Baidu's launch of the "National Pollution Monitoring Map" is a good way. Combined with open environmental protection big data, Baidu Maps has added a pollution detection layer. Anyone can use it to view the country and the provinces and cities in their own region, all in environmental protection. The location information, name of the organization, type of emission source, and the latest pollution discharge compliance status announced by the Environmental Protection Agency (including various thermal power plants, state-controlled industrial enterprises, and sewage treatment plants) under the supervision of the Bureau.
You can check the pollution source closest to you, and a reminder will appear, which of the inspection items at the monitoring point exceeds the standard, and how many times it exceeds the standard. This information can be used on real-time social media platforms to inform friends and remind everyone to pay attention to pollution sources and personal safety and health.
The value potential of industrial big data applications is huge. However, there is still a lot of work to be done to realize these values.
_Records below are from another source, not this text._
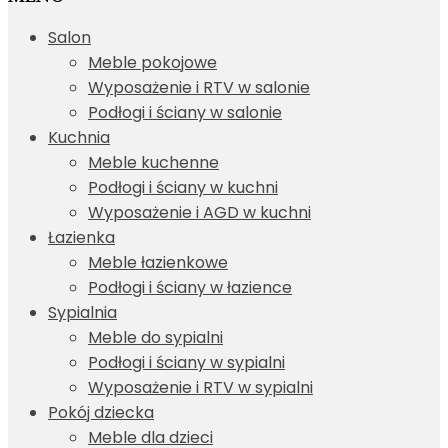
Salon
Meble pokojowe
Wyposażenie i RTV w salonie
Podłogi i ściany w salonie
Kuchnia
Meble kuchenne
Podłogi i ściany w kuchni
Wyposażenie i AGD w kuchni
Łazienka
Meble łazienkowe
Podłogi i ściany w łazience
Sypialnia
Meble do sypialni
Podłogi i ściany w sypialni
Wyposażenie i RTV w sypialni
Pokój dziecka
Meble dla dzieci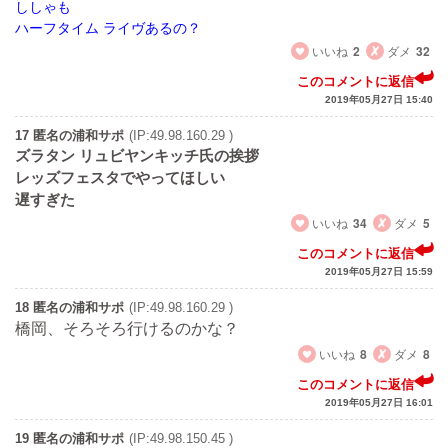
ししゃも
ハーフタイム ライヴあるの？
いいね
2
ダメ
32
このコメントに返信
2019年05月27日 15:40
17 匿名の浦和サポ
(IP:49.98.160.29 )
ズラタン リュビヤンキッチ氏の挨拶
レッズフェスタでやってほしい
遅すぎた
いいね
34
ダメ
5
このコメントに返信
2019年05月27日 15:59
18 匿名の浦和サポ
(IP:49.98.160.29 )
橋岡、そろそろ行けるのかな？
いいね
8
ダメ
8
このコメントに返信
2019年05月27日 16:01
19 匿名の浦和サポ
(IP:49.98.150.45 )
One is the issue of the establishment of big data awareness. In the past, there was such big data, but because there was no awareness of big data, and the data analysis methods were insufficient, a lot of real-time data was discarded or shelved, and the potential value of a large amount of data was buried.
Another important issue is the issue of data islands. The data of many industrial enterprises are distributed in various islands in the enterprise, especially in large multinational companies. It is quite difficult to extract these data from the entire enterprise.
Therefore, an important issue for industrial big data applications is integrated applications.